Electronics engineering source data
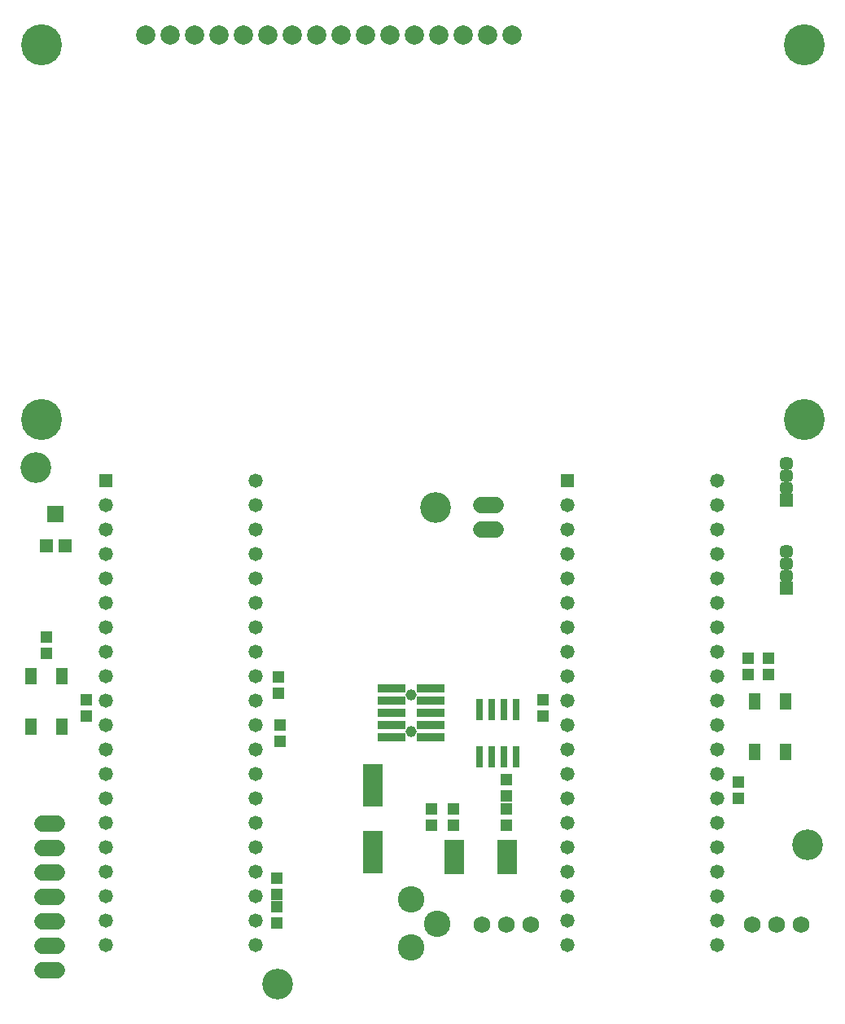
<source format=gbr>
G04 EAGLE Gerber RS-274X export*
G75*
%MOMM*%
%FSLAX34Y34*%
%LPD*%
%INSoldermask Top*%
%IPPOS*%
%AMOC8*
5,1,8,0,0,1.08239X$1,22.5*%
G01*
%ADD10C,3.203200*%
%ADD11R,1.470200X1.470200*%
%ADD12C,1.470200*%
%ADD13R,2.993200X0.943200*%
%ADD14C,1.173200*%
%ADD15R,1.203200X1.753200*%
%ADD16R,1.303200X1.203200*%
%ADD17C,1.733200*%
%ADD18R,0.762000X2.184400*%
%ADD19R,2.057400X3.606800*%
%ADD20C,2.753200*%
%ADD21R,1.203200X1.303200*%
%ADD22R,1.403200X1.403200*%
%ADD23R,1.803200X1.703200*%
%ADD24R,1.451200X1.451200*%
%ADD25C,1.451200*%
%ADD26C,1.727200*%
%ADD27R,2.003200X4.403200*%
%ADD28C,2.003200*%
%ADD29C,4.253200*%


D10*
X-139000Y-362000D03*
X-391000Y175000D03*
X412000Y-217000D03*
X25000Y133000D03*
D11*
X-317790Y161300D03*
D12*
X-317790Y135900D03*
X-317790Y110500D03*
X-317790Y85100D03*
X-317790Y59700D03*
X-317790Y34300D03*
X-317790Y8900D03*
X-317790Y-16500D03*
X-317790Y-41900D03*
X-317790Y-67300D03*
X-317790Y-92700D03*
X-317790Y-118100D03*
X-317790Y-143500D03*
X-317790Y-168900D03*
X-317790Y-194300D03*
X-317790Y-219700D03*
X-317790Y-245100D03*
X-317790Y-270500D03*
X-317790Y-295900D03*
X-317790Y-321300D03*
X-162210Y-321300D03*
X-162210Y-295900D03*
X-162210Y-270500D03*
X-162210Y-245100D03*
X-162210Y-219700D03*
X-162210Y-194300D03*
X-162210Y-168900D03*
X-162210Y-143500D03*
X-162210Y-118100D03*
X-162210Y-92700D03*
X-162210Y-67300D03*
X-162210Y-41900D03*
X-162210Y-16500D03*
X-162210Y8900D03*
X-162210Y34300D03*
X-162210Y59700D03*
X-162210Y85100D03*
X-162210Y110500D03*
X-162210Y135900D03*
X-162210Y161300D03*
D13*
X20350Y-105400D03*
X-20350Y-105400D03*
X20350Y-92700D03*
X-20350Y-92700D03*
X20350Y-80000D03*
X-20350Y-80000D03*
X20350Y-67300D03*
X-20350Y-67300D03*
X20350Y-54600D03*
X-20350Y-54600D03*
D14*
X0Y-99050D03*
X0Y-60950D03*
D15*
X-364000Y-41750D03*
X-396000Y-41750D03*
X-396000Y-94250D03*
X-364000Y-94250D03*
D16*
X-380000Y-18500D03*
X-380000Y-1500D03*
X-140000Y-268500D03*
X-140000Y-251500D03*
X-140000Y-298500D03*
X-140000Y-281500D03*
D11*
X162210Y161300D03*
D12*
X162210Y135900D03*
X162210Y110500D03*
X162210Y85100D03*
X162210Y59700D03*
X162210Y34300D03*
X162210Y8900D03*
X162210Y-16500D03*
X162210Y-41900D03*
X162210Y-67300D03*
X162210Y-92700D03*
X162210Y-118100D03*
X162210Y-143500D03*
X162210Y-168900D03*
X162210Y-194300D03*
X162210Y-219700D03*
X162210Y-245100D03*
X162210Y-270500D03*
X162210Y-295900D03*
X162210Y-321300D03*
X317790Y-321300D03*
X317790Y-295900D03*
X317790Y-270500D03*
X317790Y-245100D03*
X317790Y-219700D03*
X317790Y-194300D03*
X317790Y-168900D03*
X317790Y-143500D03*
X317790Y-118100D03*
X317790Y-92700D03*
X317790Y-67300D03*
X317790Y-41900D03*
X317790Y-16500D03*
X317790Y8900D03*
X317790Y34300D03*
X317790Y59700D03*
X317790Y85100D03*
X317790Y110500D03*
X317790Y135900D03*
X317790Y161300D03*
D15*
X389000Y-67750D03*
X357000Y-67750D03*
X357000Y-120250D03*
X389000Y-120250D03*
D16*
X371000Y-40500D03*
X371000Y-23500D03*
D17*
X124400Y-300000D03*
X99000Y-300000D03*
X73600Y-300000D03*
X405400Y-300000D03*
X380000Y-300000D03*
X354600Y-300000D03*
D18*
X109050Y-76362D03*
X96350Y-76362D03*
X83650Y-76362D03*
X70950Y-76362D03*
X70950Y-125638D03*
X83650Y-125638D03*
X96350Y-125638D03*
X109050Y-125638D03*
D19*
X44822Y-230000D03*
X99178Y-230000D03*
D16*
X44000Y-196500D03*
X44000Y-179500D03*
X99000Y-196500D03*
X99000Y-179500D03*
X99000Y-166500D03*
X99000Y-149500D03*
X21000Y-196500D03*
X21000Y-179500D03*
D20*
X0Y-274000D03*
X0Y-324000D03*
X27000Y-299000D03*
D21*
X-137000Y-92500D03*
X-137000Y-109500D03*
X-138000Y-42500D03*
X-138000Y-59500D03*
X350000Y-40500D03*
X350000Y-23500D03*
X-338000Y-66500D03*
X-338000Y-83500D03*
D22*
X-380000Y94000D03*
D23*
X-370000Y126500D03*
D22*
X-360000Y94000D03*
D21*
X137000Y-66500D03*
X137000Y-83500D03*
X340000Y-151500D03*
X340000Y-168500D03*
D24*
X390000Y50000D03*
D25*
X390000Y62700D03*
X390000Y75400D03*
X390000Y88100D03*
D26*
X-368380Y-194800D02*
X-383620Y-194800D01*
X-383620Y-220200D02*
X-368380Y-220200D01*
X-368380Y-245600D02*
X-383620Y-245600D01*
X-383620Y-271000D02*
X-368380Y-271000D01*
X-368380Y-296400D02*
X-383620Y-296400D01*
X-383620Y-321800D02*
X-368380Y-321800D01*
X-368380Y-347200D02*
X-383620Y-347200D01*
D24*
X390000Y141000D03*
D25*
X390000Y153700D03*
X390000Y166400D03*
X390000Y179100D03*
D27*
X-40000Y-224500D03*
X-40000Y-155500D03*
D28*
X-276600Y624580D03*
X-251200Y624580D03*
X-225800Y624580D03*
X-200400Y624580D03*
X-175000Y624580D03*
X-149600Y624580D03*
X-124200Y624580D03*
X-98800Y624580D03*
X-73400Y624580D03*
X-48000Y624580D03*
X-22600Y624580D03*
X2800Y624580D03*
X28200Y624580D03*
X53600Y624580D03*
X79000Y624580D03*
X104400Y624580D03*
D29*
X-384790Y224500D03*
X408500Y224500D03*
X408500Y614500D03*
X-384790Y614500D03*
D26*
X72380Y110300D02*
X87620Y110300D01*
X87620Y135700D02*
X72380Y135700D01*
M02*

</source>
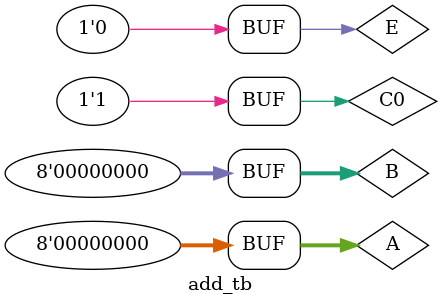
<source format=v>
`timescale 1ns / 1ps


module add_tb;
    reg [7:0] A, B;
    reg C0;
    reg E;
    wire [7:0] S;
    wire C8;

    add uut (
        .A(A),
        .B(B),
        .C0(C0),
        .E(E),
        .S(S),
        .C8(C8)
    );

    initial begin
        E = 1;
        A = 0;
        B = 0;
        C0 = 0;

        #10 A = 8'd50; B = 8'd70;
        #10 A = 8'd255; B = 8'd1;
        #10 E = 1'b0;
        #10 A = 8'd150; B = 8'd100;
        #10 A = 8'd200; B = 8'd55; C0 = 1'b1;
        #10 A = 8'd0; B = 8'd0;
        #10 A = 8'd128; B = 8'd128;
        #10 A = 8'd127; B = 8'd1; 
        #10 A = 8'd255; B = 8'd255;

        #30 A = 1'd0; B = 1'd0;
    end

endmodule


</source>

● **Task to complete**
Output every record above verbatim, excluding images.

● **Task output**
<source format=gbr>
G04 EAGLE Gerber RS-274X export*
G75*
%MOMM*%
%FSLAX34Y34*%
%LPD*%
%INSoldermask Top*%
%IPPOS*%
%AMOC8*
5,1,8,0,0,1.08239X$1,22.5*%
G01*
%ADD10C,3.203200*%
%ADD11R,1.470200X1.470200*%
%ADD12C,1.470200*%
%ADD13R,2.993200X0.943200*%
%ADD14C,1.173200*%
%ADD15R,1.203200X1.753200*%
%ADD16R,1.303200X1.203200*%
%ADD17C,1.733200*%
%ADD18R,0.762000X2.184400*%
%ADD19R,2.057400X3.606800*%
%ADD20C,2.753200*%
%ADD21R,1.203200X1.303200*%
%ADD22R,1.403200X1.403200*%
%ADD23R,1.803200X1.703200*%
%ADD24R,1.451200X1.451200*%
%ADD25C,1.451200*%
%ADD26C,1.727200*%
%ADD27R,2.003200X4.403200*%
%ADD28C,2.003200*%
%ADD29C,4.253200*%


D10*
X-139000Y-362000D03*
X-391000Y175000D03*
X412000Y-217000D03*
X25000Y133000D03*
D11*
X-317790Y161300D03*
D12*
X-317790Y135900D03*
X-317790Y110500D03*
X-317790Y85100D03*
X-317790Y59700D03*
X-317790Y34300D03*
X-317790Y8900D03*
X-317790Y-16500D03*
X-317790Y-41900D03*
X-317790Y-67300D03*
X-317790Y-92700D03*
X-317790Y-118100D03*
X-317790Y-143500D03*
X-317790Y-168900D03*
X-317790Y-194300D03*
X-317790Y-219700D03*
X-317790Y-245100D03*
X-317790Y-270500D03*
X-317790Y-295900D03*
X-317790Y-321300D03*
X-162210Y-321300D03*
X-162210Y-295900D03*
X-162210Y-270500D03*
X-162210Y-245100D03*
X-162210Y-219700D03*
X-162210Y-194300D03*
X-162210Y-168900D03*
X-162210Y-143500D03*
X-162210Y-118100D03*
X-162210Y-92700D03*
X-162210Y-67300D03*
X-162210Y-41900D03*
X-162210Y-16500D03*
X-162210Y8900D03*
X-162210Y34300D03*
X-162210Y59700D03*
X-162210Y85100D03*
X-162210Y110500D03*
X-162210Y135900D03*
X-162210Y161300D03*
D13*
X20350Y-105400D03*
X-20350Y-105400D03*
X20350Y-92700D03*
X-20350Y-92700D03*
X20350Y-80000D03*
X-20350Y-80000D03*
X20350Y-67300D03*
X-20350Y-67300D03*
X20350Y-54600D03*
X-20350Y-54600D03*
D14*
X0Y-99050D03*
X0Y-60950D03*
D15*
X-364000Y-41750D03*
X-396000Y-41750D03*
X-396000Y-94250D03*
X-364000Y-94250D03*
D16*
X-380000Y-18500D03*
X-380000Y-1500D03*
X-140000Y-268500D03*
X-140000Y-251500D03*
X-140000Y-298500D03*
X-140000Y-281500D03*
D11*
X162210Y161300D03*
D12*
X162210Y135900D03*
X162210Y110500D03*
X162210Y85100D03*
X162210Y59700D03*
X162210Y34300D03*
X162210Y8900D03*
X162210Y-16500D03*
X162210Y-41900D03*
X162210Y-67300D03*
X162210Y-92700D03*
X162210Y-118100D03*
X162210Y-143500D03*
X162210Y-168900D03*
X162210Y-194300D03*
X162210Y-219700D03*
X162210Y-245100D03*
X162210Y-270500D03*
X162210Y-295900D03*
X162210Y-321300D03*
X317790Y-321300D03*
X317790Y-295900D03*
X317790Y-270500D03*
X317790Y-245100D03*
X317790Y-219700D03*
X317790Y-194300D03*
X317790Y-168900D03*
X317790Y-143500D03*
X317790Y-118100D03*
X317790Y-92700D03*
X317790Y-67300D03*
X317790Y-41900D03*
X317790Y-16500D03*
X317790Y8900D03*
X317790Y34300D03*
X317790Y59700D03*
X317790Y85100D03*
X317790Y110500D03*
X317790Y135900D03*
X317790Y161300D03*
D15*
X389000Y-67750D03*
X357000Y-67750D03*
X357000Y-120250D03*
X389000Y-120250D03*
D16*
X371000Y-40500D03*
X371000Y-23500D03*
D17*
X124400Y-300000D03*
X99000Y-300000D03*
X73600Y-300000D03*
X405400Y-300000D03*
X380000Y-300000D03*
X354600Y-300000D03*
D18*
X109050Y-76362D03*
X96350Y-76362D03*
X83650Y-76362D03*
X70950Y-76362D03*
X70950Y-125638D03*
X83650Y-125638D03*
X96350Y-125638D03*
X109050Y-125638D03*
D19*
X44822Y-230000D03*
X99178Y-230000D03*
D16*
X44000Y-196500D03*
X44000Y-179500D03*
X99000Y-196500D03*
X99000Y-179500D03*
X99000Y-166500D03*
X99000Y-149500D03*
X21000Y-196500D03*
X21000Y-179500D03*
D20*
X0Y-274000D03*
X0Y-324000D03*
X27000Y-299000D03*
D21*
X-137000Y-92500D03*
X-137000Y-109500D03*
X-138000Y-42500D03*
X-138000Y-59500D03*
X350000Y-40500D03*
X350000Y-23500D03*
X-338000Y-66500D03*
X-338000Y-83500D03*
D22*
X-380000Y94000D03*
D23*
X-370000Y126500D03*
D22*
X-360000Y94000D03*
D21*
X137000Y-66500D03*
X137000Y-83500D03*
X340000Y-151500D03*
X340000Y-168500D03*
D24*
X390000Y50000D03*
D25*
X390000Y62700D03*
X390000Y75400D03*
X390000Y88100D03*
D26*
X-368380Y-194800D02*
X-383620Y-194800D01*
X-383620Y-220200D02*
X-368380Y-220200D01*
X-368380Y-245600D02*
X-383620Y-245600D01*
X-383620Y-271000D02*
X-368380Y-271000D01*
X-368380Y-296400D02*
X-383620Y-296400D01*
X-383620Y-321800D02*
X-368380Y-321800D01*
X-368380Y-347200D02*
X-383620Y-347200D01*
D24*
X390000Y141000D03*
D25*
X390000Y153700D03*
X390000Y166400D03*
X390000Y179100D03*
D27*
X-40000Y-224500D03*
X-40000Y-155500D03*
D28*
X-276600Y624580D03*
X-251200Y624580D03*
X-225800Y624580D03*
X-200400Y624580D03*
X-175000Y624580D03*
X-149600Y624580D03*
X-124200Y624580D03*
X-98800Y624580D03*
X-73400Y624580D03*
X-48000Y624580D03*
X-22600Y624580D03*
X2800Y624580D03*
X28200Y624580D03*
X53600Y624580D03*
X79000Y624580D03*
X104400Y624580D03*
D29*
X-384790Y224500D03*
X408500Y224500D03*
X408500Y614500D03*
X-384790Y614500D03*
D26*
X72380Y110300D02*
X87620Y110300D01*
X87620Y135700D02*
X72380Y135700D01*
M02*

</source>
<source format=v>
`timescale 1ns / 1ps


module add_tb;
    reg [7:0] A, B;
    reg C0;
    reg E;
    wire [7:0] S;
    wire C8;

    add uut (
        .A(A),
        .B(B),
        .C0(C0),
        .E(E),
        .S(S),
        .C8(C8)
    );

    initial begin
        E = 1;
        A = 0;
        B = 0;
        C0 = 0;

        #10 A = 8'd50; B = 8'd70;
        #10 A = 8'd255; B = 8'd1;
        #10 E = 1'b0;
        #10 A = 8'd150; B = 8'd100;
        #10 A = 8'd200; B = 8'd55; C0 = 1'b1;
        #10 A = 8'd0; B = 8'd0;
        #10 A = 8'd128; B = 8'd128;
        #10 A = 8'd127; B = 8'd1; 
        #10 A = 8'd255; B = 8'd255;

        #30 A = 1'd0; B = 1'd0;
    end

endmodule


</source>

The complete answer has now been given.